> [Task instructions]: Express every line of the listing below as a numbered list, skipping any blank lines. Leave the pictures out of your answer.

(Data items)
☆ ☆ ☆

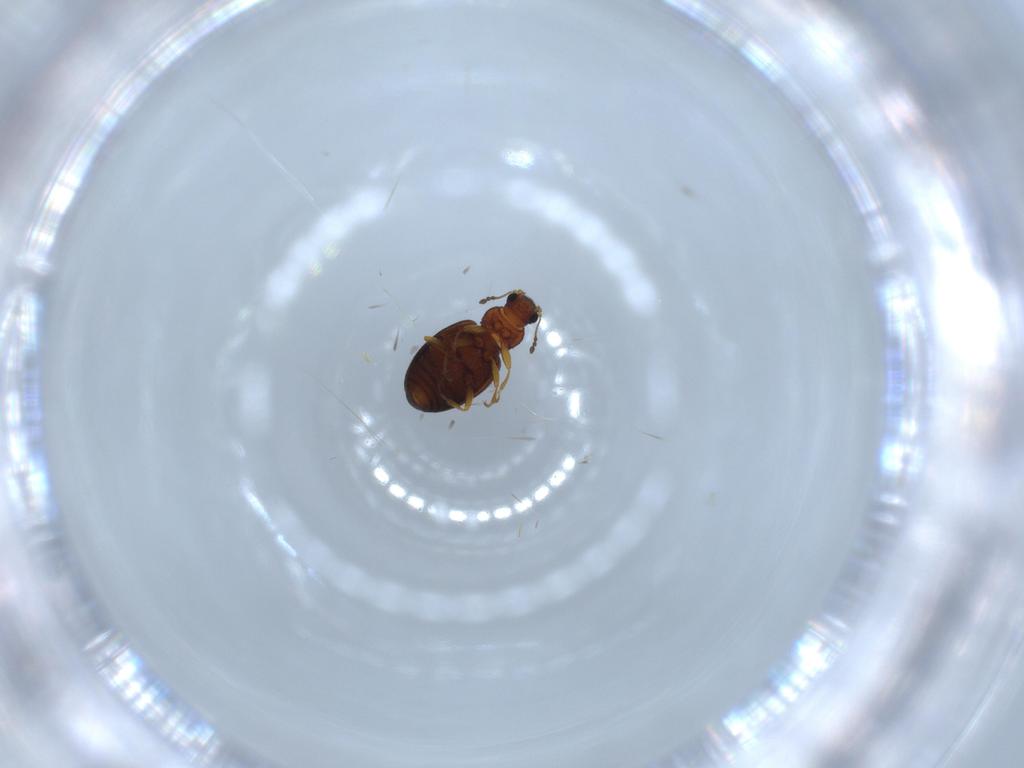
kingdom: Animalia
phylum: Arthropoda
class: Insecta
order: Coleoptera
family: Latridiidae
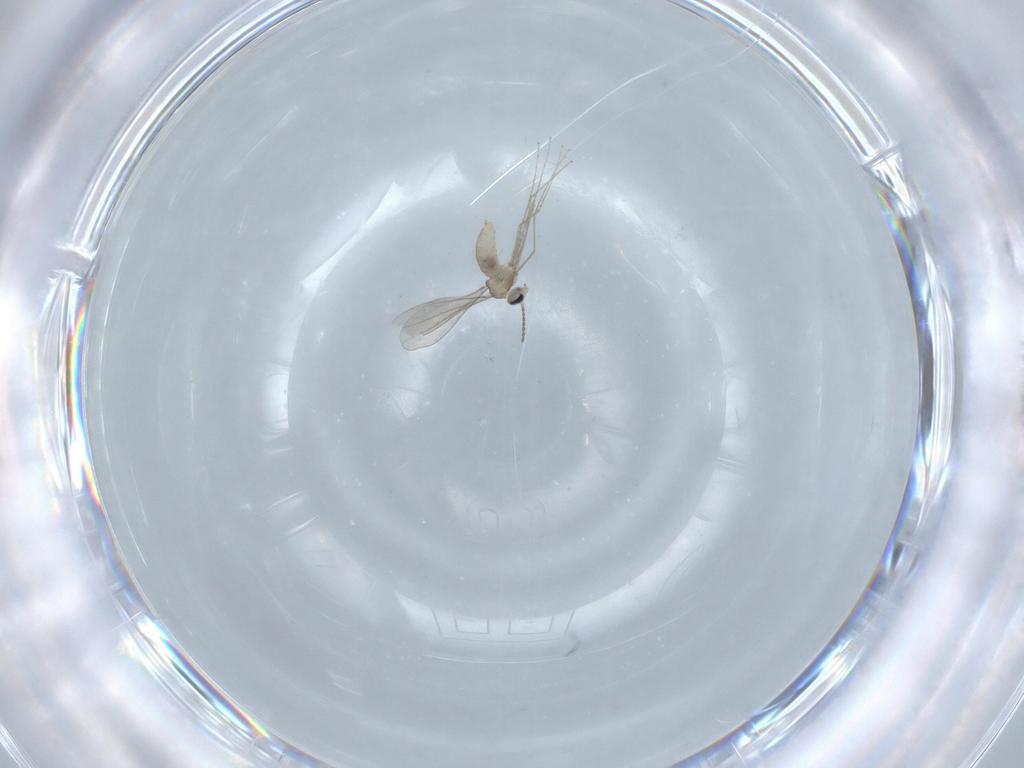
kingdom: Animalia
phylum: Arthropoda
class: Insecta
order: Diptera
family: Cecidomyiidae
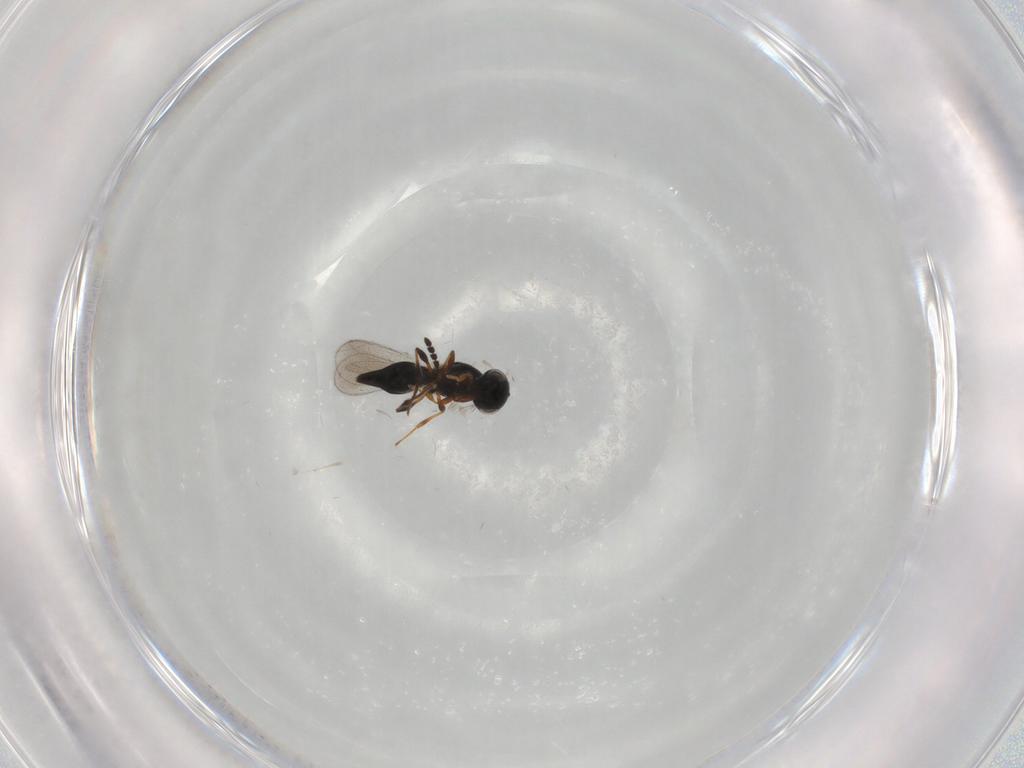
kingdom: Animalia
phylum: Arthropoda
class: Insecta
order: Hymenoptera
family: Platygastridae
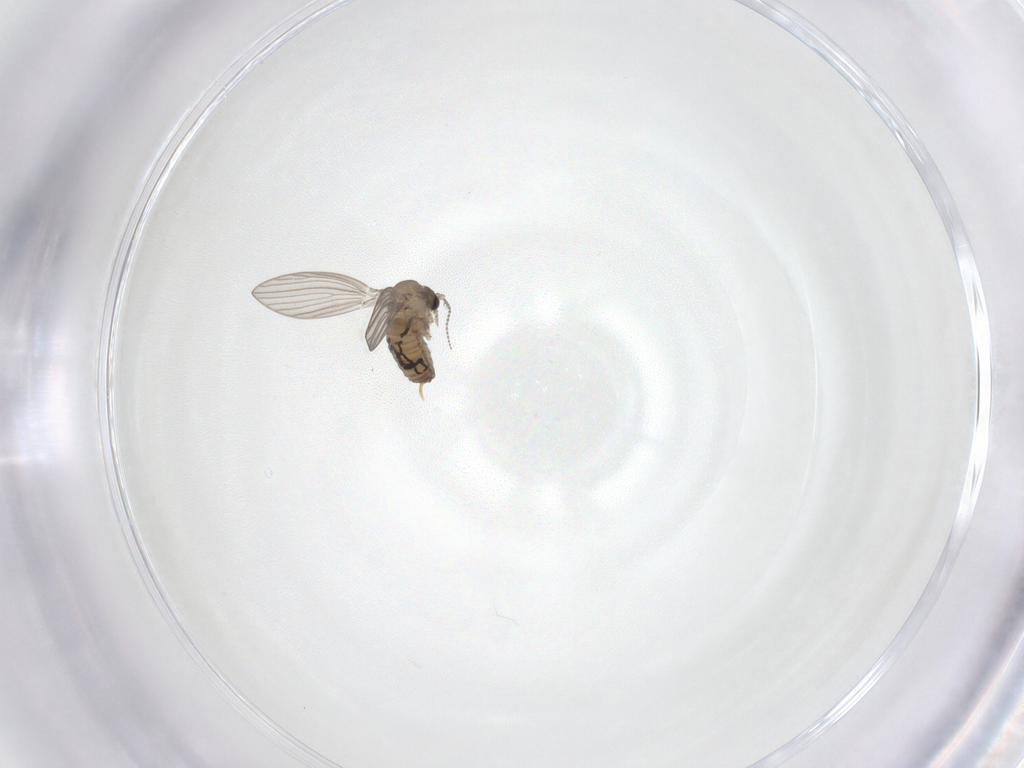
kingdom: Animalia
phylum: Arthropoda
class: Insecta
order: Diptera
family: Psychodidae
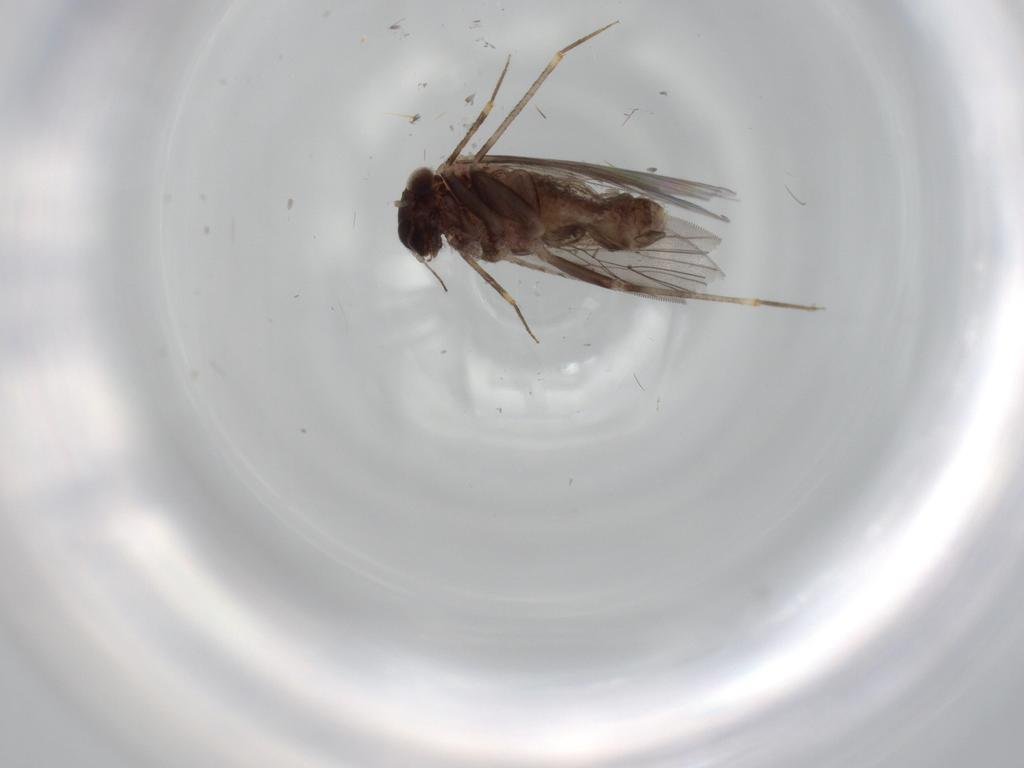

☆ ☆ ☆

> [Exercise result]:
1. kingdom: Animalia
2. phylum: Arthropoda
3. class: Insecta
4. order: Coleoptera
5. family: Latridiidae
6. kingdom: Animalia
7. phylum: Arthropoda
8. class: Insecta
9. order: Diptera
10. family: Cecidomyiidae
11. kingdom: Animalia
12. phylum: Arthropoda
13. class: Insecta
14. order: Hymenoptera
15. family: Platygastridae
16. kingdom: Animalia
17. phylum: Arthropoda
18. class: Insecta
19. order: Diptera
20. family: Psychodidae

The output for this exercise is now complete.